## STORED DATA:
_ _ _ _ _ _ _

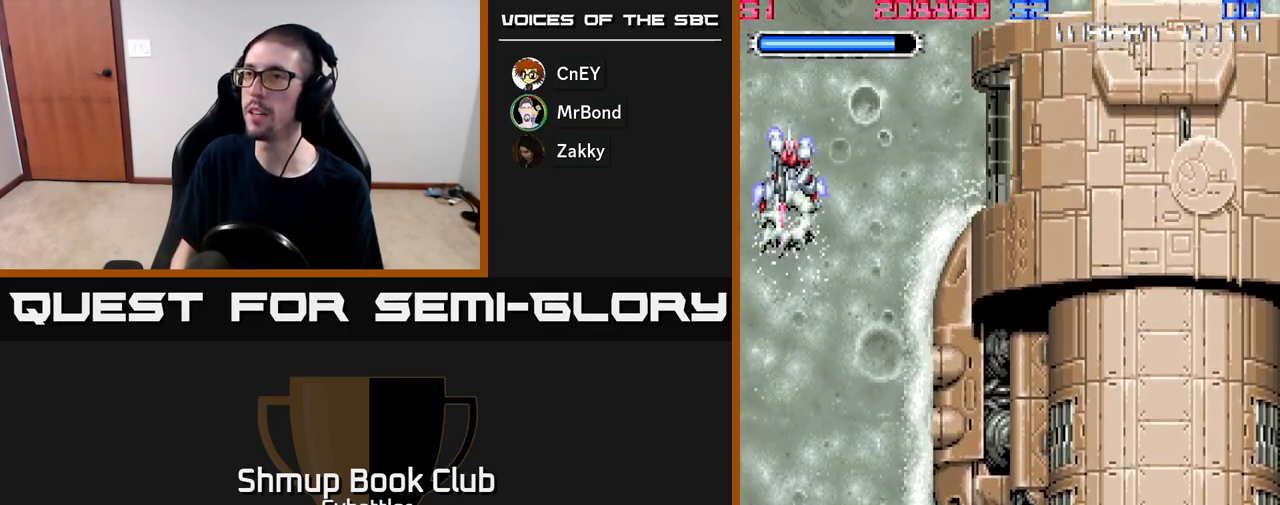
{"buttons": [], "right_stick": "center", "events": [[67, "DPAD_RIGHT", "down"], [250, "X", "down"], [283, "DPAD_RIGHT", "up"], [383, "X", "up"]]}
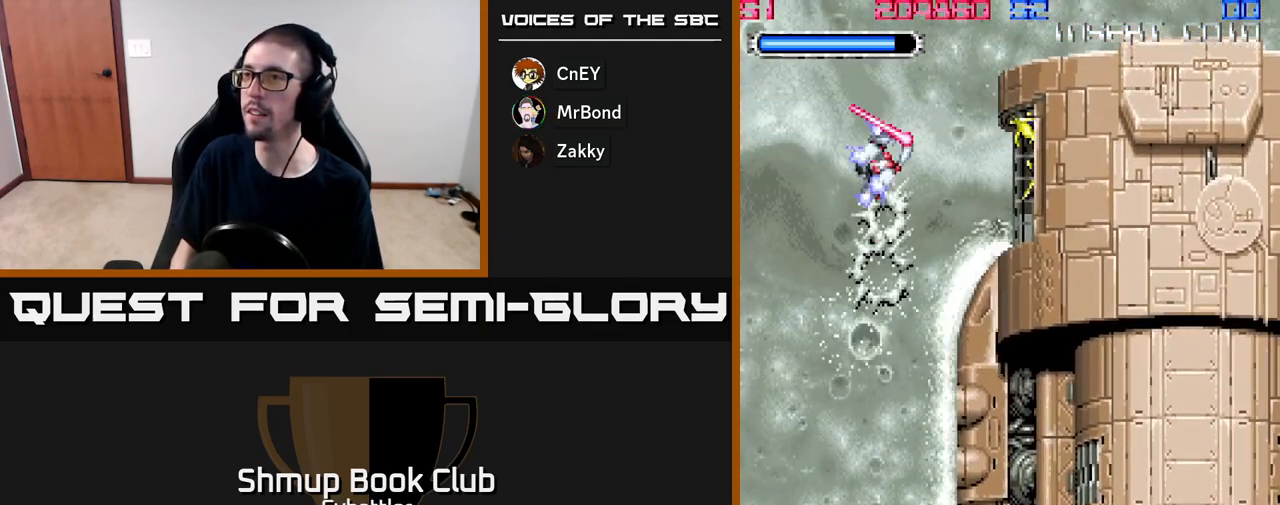
{"buttons": ["DPAD_RIGHT"], "right_stick": "center", "events": [[217, "DPAD_DOWN", "down"], [433, "DPAD_RIGHT", "down"], [450, "DPAD_DOWN", "up"]]}
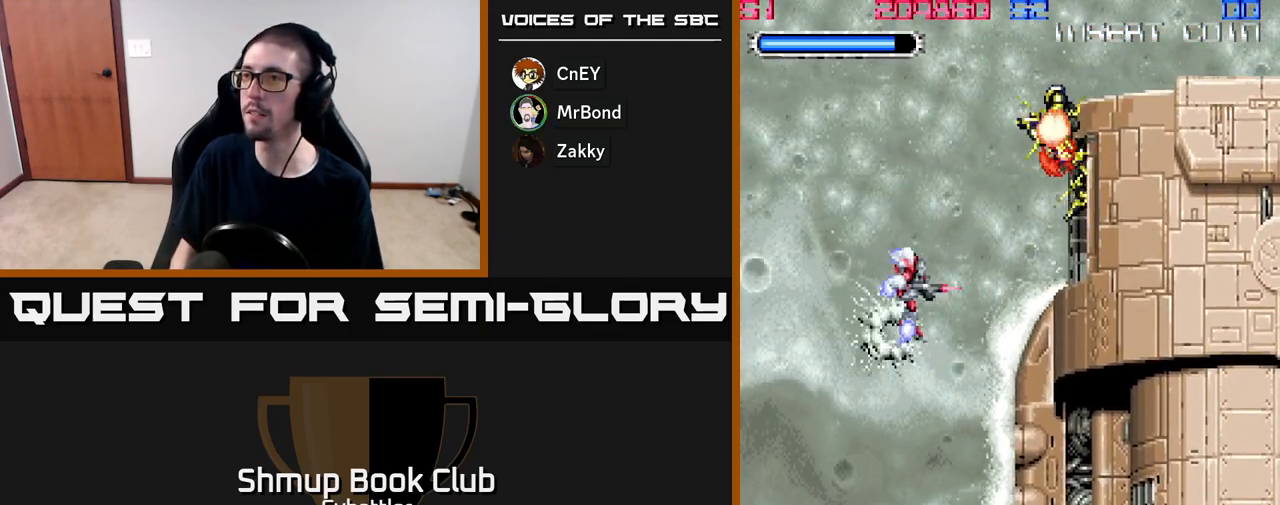
{"buttons": ["X"], "right_stick": "center", "events": [[67, "DPAD_RIGHT", "up"], [350, "DPAD_RIGHT", "down"], [433, "DPAD_RIGHT", "up"], [467, "X", "down"]]}
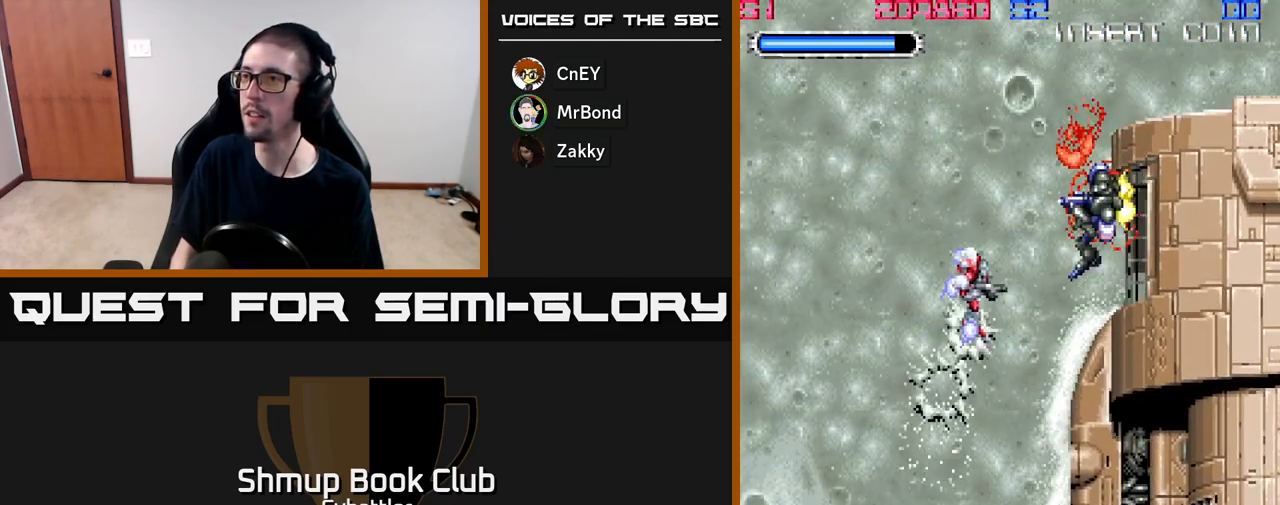
{"buttons": ["A", "DPAD_RIGHT"], "right_stick": "center", "events": [[33, "A", "down"], [67, "X", "up"], [250, "DPAD_UP", "down"], [333, "DPAD_RIGHT", "down"], [333, "DPAD_UP", "up"]]}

_ _ _ _ _ _ _

## YOUR OBJECTIVE:
The data above must be given again in full and unaltered, minus its images.

## REPLY:
{"buttons": [], "right_stick": "center", "events": [[67, "DPAD_RIGHT", "down"], [250, "X", "down"], [283, "DPAD_RIGHT", "up"], [383, "X", "up"]]}
{"buttons": ["DPAD_RIGHT"], "right_stick": "center", "events": [[217, "DPAD_DOWN", "down"], [433, "DPAD_RIGHT", "down"], [450, "DPAD_DOWN", "up"]]}
{"buttons": ["X"], "right_stick": "center", "events": [[67, "DPAD_RIGHT", "up"], [350, "DPAD_RIGHT", "down"], [433, "DPAD_RIGHT", "up"], [467, "X", "down"]]}
{"buttons": ["A", "DPAD_RIGHT"], "right_stick": "center", "events": [[33, "A", "down"], [67, "X", "up"], [250, "DPAD_UP", "down"], [333, "DPAD_RIGHT", "down"], [333, "DPAD_UP", "up"]]}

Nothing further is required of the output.